Le roi Mohammed VI célèbre, jeudi, ses dix ans de règne au Maroc, lors de la fête du trône. Une décennie marquée par une ouverture économique et des réformes ambitieuses, mais qui n’a pas connu de transition démocratique « à l’espagnole ».
Juché sur un étalon, le roi du Maroc, tout de blanc vêtu, fera son entrée jeudi dans la cour de l’un des palais royaux, dans le cadre de la cérémonie de l’allégeance (la bey’a). Un événement immuable qui commémore chaque année l’intronisation de Mohammed VI, le 30 juillet 1999. A cette occasion, tous les notables du royaume – oulémas, walis, ministres – se réunissent pour faire acte d’allégeance, courber l’échine et scander « que Dieu te bénisse, Majesté ». Un protocole inchangé depuis la mort d’Hassan II. Dix ans après son accession, Mohammed VI oscille toujours entre tradition et modernité, entre points d’ombre et réformes progressistes. Le roi du Maroc, peu enclin aux interviews, reste une énigme pour nombre de ses sujets.
Sur le chemin des ruptures
Arrivé à l’âge de 35 ans sur le trône alaouite, Mohammed VI, en bon élève, avait clairement signifié vouloir poursuivre la politique d’ouverture prônée par son père peu avant sa mort. Résultat : en 2004, le code de la famille (la Moudawana) est adopté. Une mini-révolution pour les femmes. Pour la première fois, une loi instaure l’égalité entre les deux sexes. La polygamie est encadrée, la répudiation interdite et surtout les femmes obtiennent le droit de divorcer sans l’accord de leur époux. La même année, « M6 » comme on le surnomme, créé une commission qui vise à enquêter sur les violations des droits de l’Homme commises par Hassan II. Durant deux ans, l’instance « équité et réconciliation » indemnise les victimes politiques de l’ancien monarque.

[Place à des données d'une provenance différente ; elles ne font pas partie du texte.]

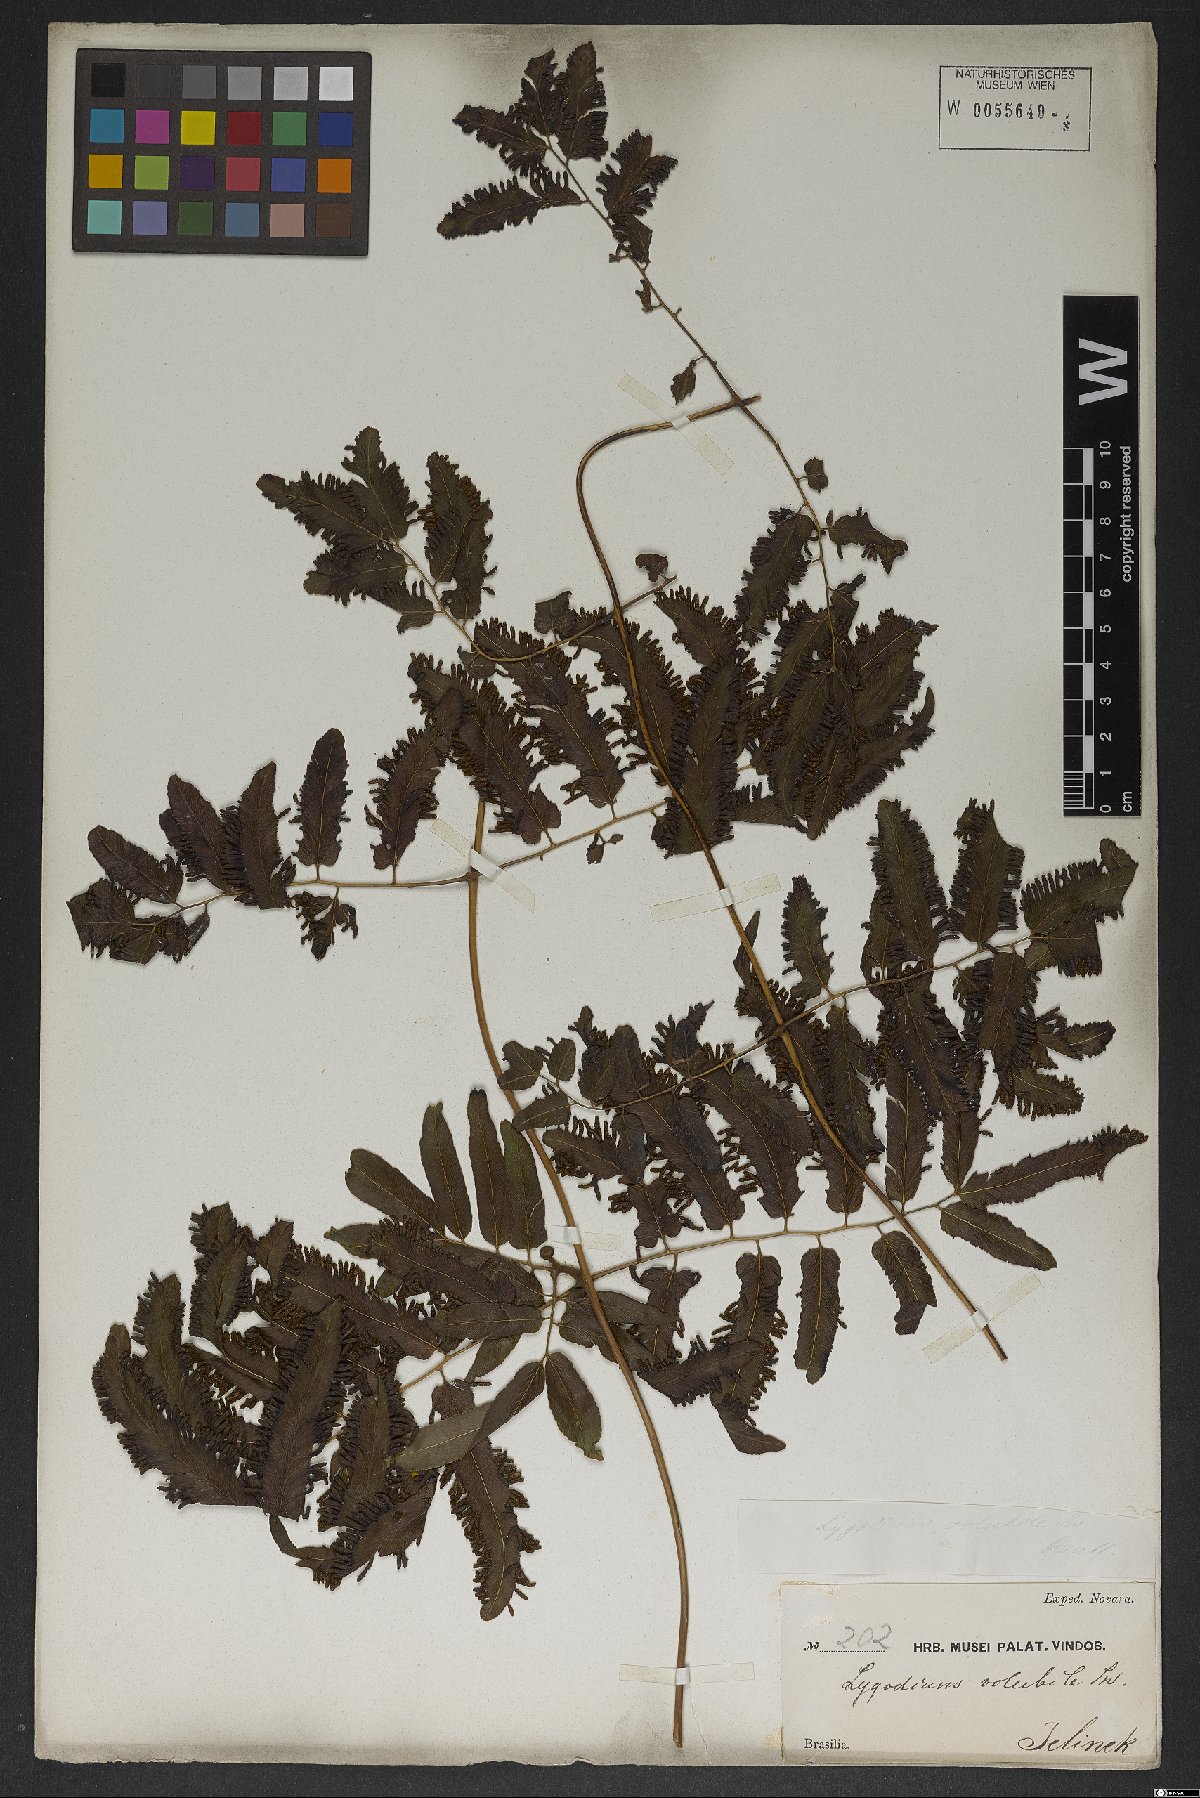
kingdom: Plantae
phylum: Tracheophyta
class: Polypodiopsida
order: Schizaeales
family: Lygodiaceae
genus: Lygodium
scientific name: Lygodium volubile
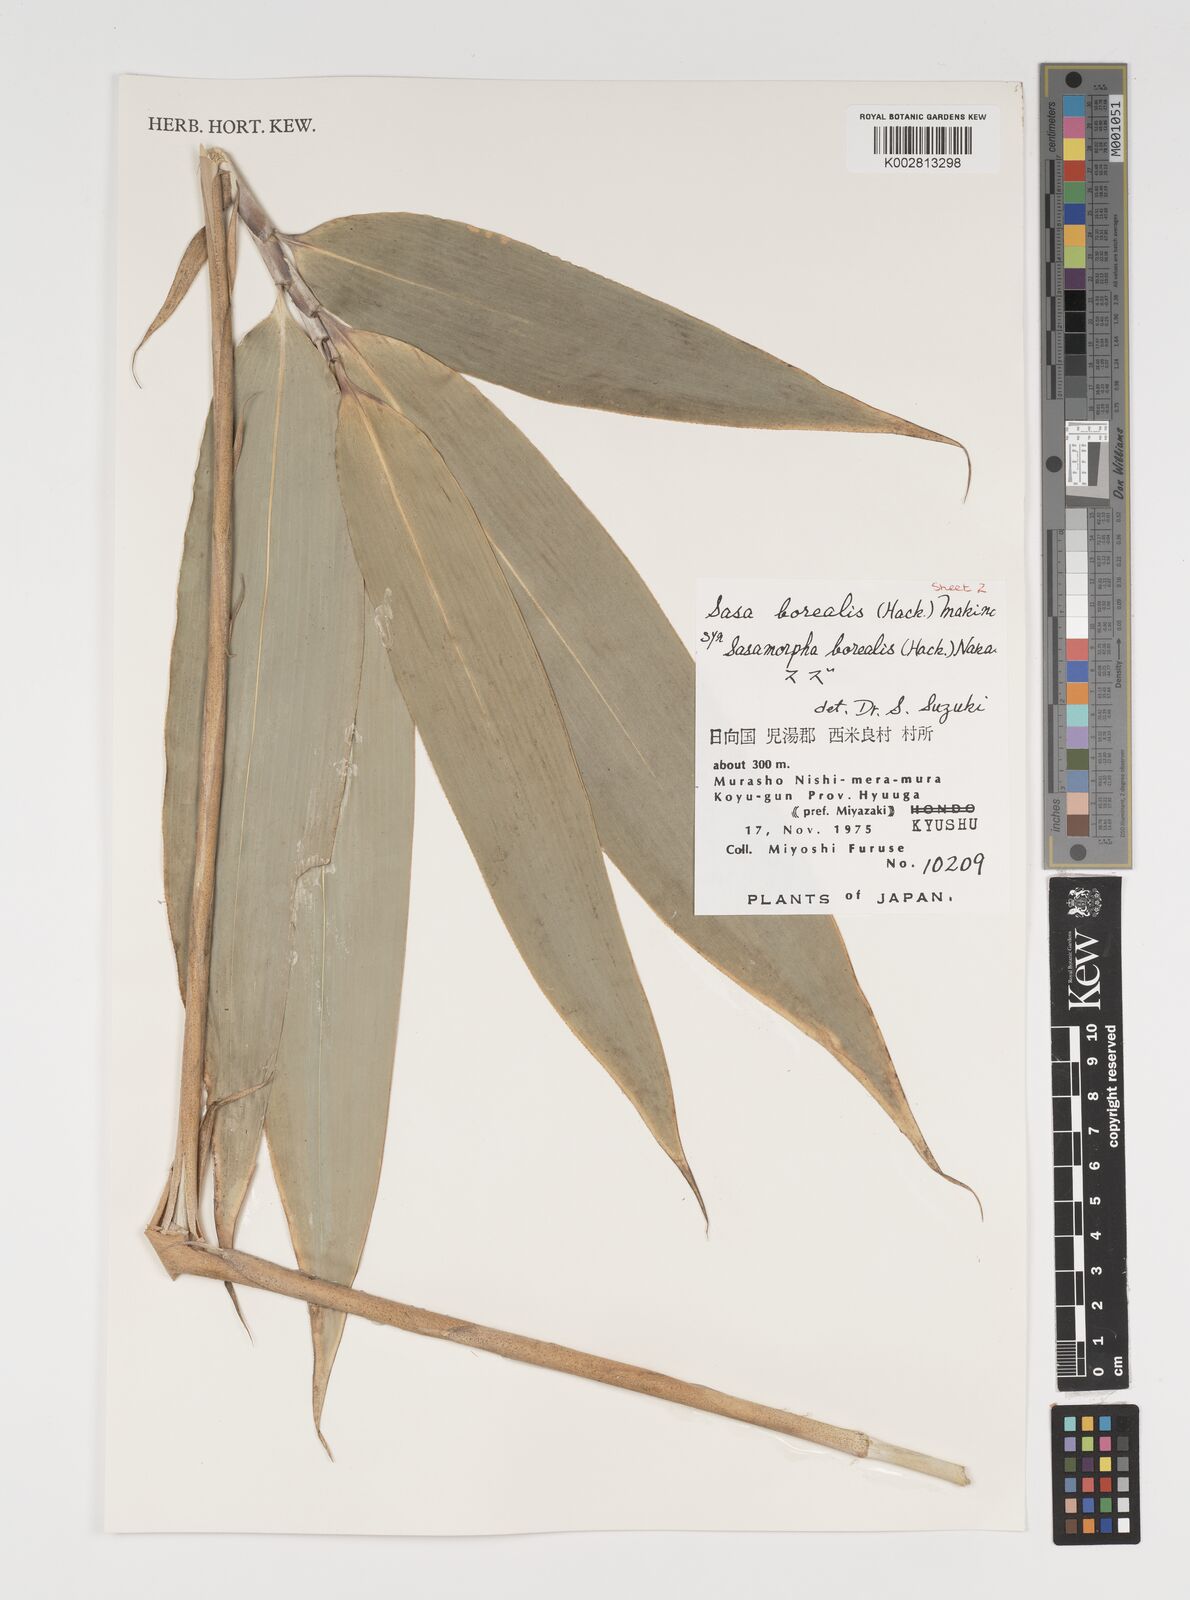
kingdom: Plantae
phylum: Tracheophyta
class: Liliopsida
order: Poales
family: Poaceae
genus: Sasamorpha
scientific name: Sasamorpha borealis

Sur le plan économique, Mohammed s’inspire de la politique de son père. La diversification des activités et la modernisation des infrastructures amorcées par Hassan II sont pérennisées par son fils. En 2008, sous l’impulsion de Mohammed VI, le Maroc obtient de l’Union européenne le précieux « statut avancé » qui lui permet d’accéder au marché européen et se dote d’équipements sans égales au Maghreb. La plupart des grandes villes sont désormais reliées par autoroutes. Le pays est pratiquement électrifié. Et de grands projets d’envergure comme le train à grande vitesse (TGV) Tanger-Casablanca et le port gigantesque Tanger Med sont lancés. Depuis le début de son règne, la croissance économique marocaine se situe entre 4 et 5% en moyenne, soit deux fois plus que la décennie précédente.
Points d’ombre
En revanche, sur d’autres dossiers, les avancées tardent à se faire sentir. La presse par exemple. Les journaux peuvent écrire à condition qu’ils ne remettent pas en cause le rite sunnite malékite officiel, la monarchie et l’intégrité territoriale. Au Maroc, celui qui dicte les règles s’appelle Mohammed VI et ce, même dans le domaine politique. Le gouvernement et le Parlement n’ont qu’un rôle secondaire. Les élections locales de juin reflètent cette emprise royale avec la victoire du Parti authenticité et modernité (PAM) créé par « l’ami du roi », Fouad Ali El Himma. Autre point d’ombre: l’indépendance de la justice. L’ association marocaine des droits de l’Homme ne cesse d’alerter l’opinion publique sur les détentions arbitraires et la torture. La corruption reste quant à elle très pratiquée. Le Royaume chérifien occupe la 80ème place du classement de Transparency international en 2008 sur 177 pays, derrière la Tunisie. Enfin, malgré une politique de scolarisation intensive, plus de 40% de la population est encore analphabète.
Au Maroc, les inégalités perdurent. Dans le rapport mondial sur le développement humain 2007-2008 du PNUD (Programme des Nations unies pour le développement), le pays occupe la 126ème position. L’écart entre les riches et les pauvres ne cesse d’augmenter. Et Mohammed VI est l’un des grands bénéficiaires de l’enrichissement du royaume. Sa fortune estimée à 2,5 milliards de dollars (c’est l’un des plus riches monarques selon le magazine américain Forbes, ndlr) représente 6 % du PIB du Maroc, un pays où cependant 5 millions de personnes vivent avec moins d’un euro par jour. Drôle de paradoxe pour celui qui se faisait appeler « le roi des pauvres » en raison de sa grande initiative pour le développement humain (INDH) lancée en 2005 pour lutter contre la pauvreté, qui pour le moment n’a pas eu l’effet escompté.